In modern politics, you can tell whether or not we are hurtling towards an election by the smiles on pensioners’ faces.
Older voters typically turn out in higher numbers than their younger peers. More than three-quarters of over-65s made their way to the polling stations last time out, making up significantly more than a third of the electorate.
As such, when the plebiscite looms, pensioners are showered with handouts to ‘encourage’ them to put their ‘X’ in a particular box.
So it was in 2010, when all three parties acknowledged the need for deep cuts and the focus fell on the net claimants in society, yet there were across the board promises to increase the largest portion of the benefits bill, the state pension, by at least the highest rate of inflation - if not more - through the ‘triple lock’.
Universal benefits for even the richest elderly citizens were similarly guaranteed.
At a time when the public spending scythe is set to be swung more ferociously than ever - by some measures 60 per cent of austerity is still to come - the ‘triple lock’ pledge has been renewed. Pensions will go up by at least 2.5 per cent, five times the current 0.5 per cent consumer price index rate.
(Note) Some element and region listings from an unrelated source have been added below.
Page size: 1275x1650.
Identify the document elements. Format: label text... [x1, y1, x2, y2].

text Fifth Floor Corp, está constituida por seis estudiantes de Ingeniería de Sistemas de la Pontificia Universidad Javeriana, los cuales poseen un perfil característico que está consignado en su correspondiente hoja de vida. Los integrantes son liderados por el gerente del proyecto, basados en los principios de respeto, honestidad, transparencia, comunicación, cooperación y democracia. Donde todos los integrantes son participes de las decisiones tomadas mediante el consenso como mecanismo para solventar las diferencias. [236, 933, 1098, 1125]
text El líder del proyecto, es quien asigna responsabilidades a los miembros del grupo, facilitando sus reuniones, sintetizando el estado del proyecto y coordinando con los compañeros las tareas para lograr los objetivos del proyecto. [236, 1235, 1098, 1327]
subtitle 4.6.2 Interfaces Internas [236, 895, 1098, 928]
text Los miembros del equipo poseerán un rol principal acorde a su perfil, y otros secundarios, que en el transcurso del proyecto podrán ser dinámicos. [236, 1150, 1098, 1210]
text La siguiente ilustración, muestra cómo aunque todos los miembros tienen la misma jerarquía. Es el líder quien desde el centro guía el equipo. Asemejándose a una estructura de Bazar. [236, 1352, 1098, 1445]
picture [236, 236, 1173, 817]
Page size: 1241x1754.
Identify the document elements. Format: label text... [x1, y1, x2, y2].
Universal benefits are less secure, but are still currently off the table in savings discussions.
And now we have pensioner bonds. The £10bn bonanza which saw the government put £325m to subsidise market-smashing saving rates for over-65s has been hugely popular with older folk, and has just been extended by the chancellor until after the election.
Now the government believes £15bn will be allocated, taking the cost up towards £500m. The investment earns 2.8 per cent on the one-year fixed rate and 4 per cent on the three-year alternative; the market leading rates for the rest of us are 2 per cent and 2.7 per cent.
Everyone knows the government are buying votes with this one: some see it as an inevitable consequence of younger people affecting disaffection and not bothering to vote; others as a pitiable failure to govern for the good of all. I sit in the latter camp, with a bit of my esteemed fellow FTAdviser columnist Jeff Prestridge’s goodwill for the proposition thrown in.
I’m glad pensioners are able to put £10,000 into a product that will give them a decent boost after a long period of poor rates, but I get increasingly exasperated that the penury faced by everyone else is seen as unimportant.
I suspect this problem won’t right itself until voting habits change - and if I were a pensioner or advising one I’d be jumping on this offer and contributing to the website crashes.
But I’m not. Which means I won’t be smiling much in the lead up to the election, and noone will much care.